Nothing may be left out of the listing below but its images; repeat the rest exactly.

--- START ---

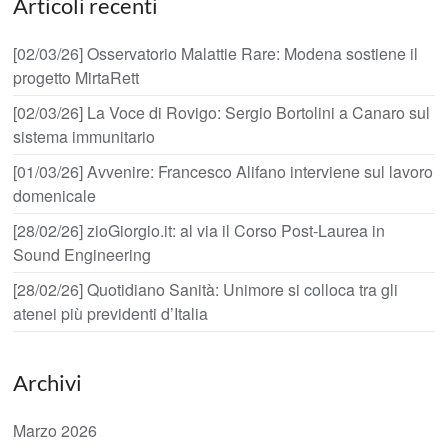
Articoli recenti
[02/03/26] Osservatorio Malattie Rare: Modena sostiene il
progetto MirtaRett
[02/03/26] La Voce di Rovigo: Sergio Bortolini a Canaro sul
sistema immunitario
[01/03/26] Avvenire: Francesco Alifano interviene sul lavoro
domenicale
[28/02/26] zioGiorgio.it: al via il Corso Post-Laurea in
Sound Engineering
[28/02/26] Quotidiano Sanità: Unimore si colloca tra gli
atenei più previdenti d’Italia
Archivi
Marzo 2026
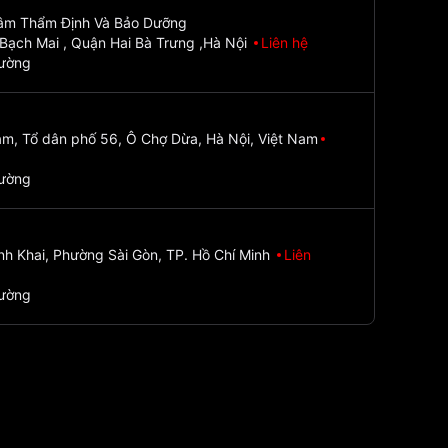
Tâm Thẩm Định Và Bảo Dưỡng
Bạch Mai , Quận Hai Bà Trưng ,Hà Nội
Liên hệ
đường
m, Tổ dân phố 56, Ô Chợ Dừa, Hà Nội, Việt Nam
đường
nh Khai, Phường Sài Gòn, TP. Hồ Chí Minh
Liên
đường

--- END ---

→ Response to the exercise:
Articoli recenti
[02/03/26] Osservatorio Malattie Rare: Modena sostiene il
progetto MirtaRett
[02/03/26] La Voce di Rovigo: Sergio Bortolini a Canaro sul
sistema immunitario
[01/03/26] Avvenire: Francesco Alifano interviene sul lavoro
domenicale
[28/02/26] zioGiorgio.it: al via il Corso Post-Laurea in
Sound Engineering
[28/02/26] Quotidiano Sanità: Unimore si colloca tra gli
atenei più previdenti d’Italia
Archivi
Marzo 2026
Tâm Thẩm Định Và Bảo Dưỡng
Bạch Mai , Quận Hai Bà Trưng ,Hà Nội
Liên hệ
đường
m, Tổ dân phố 56, Ô Chợ Dừa, Hà Nội, Việt Nam
đường
nh Khai, Phường Sài Gòn, TP. Hồ Chí Minh
Liên
đường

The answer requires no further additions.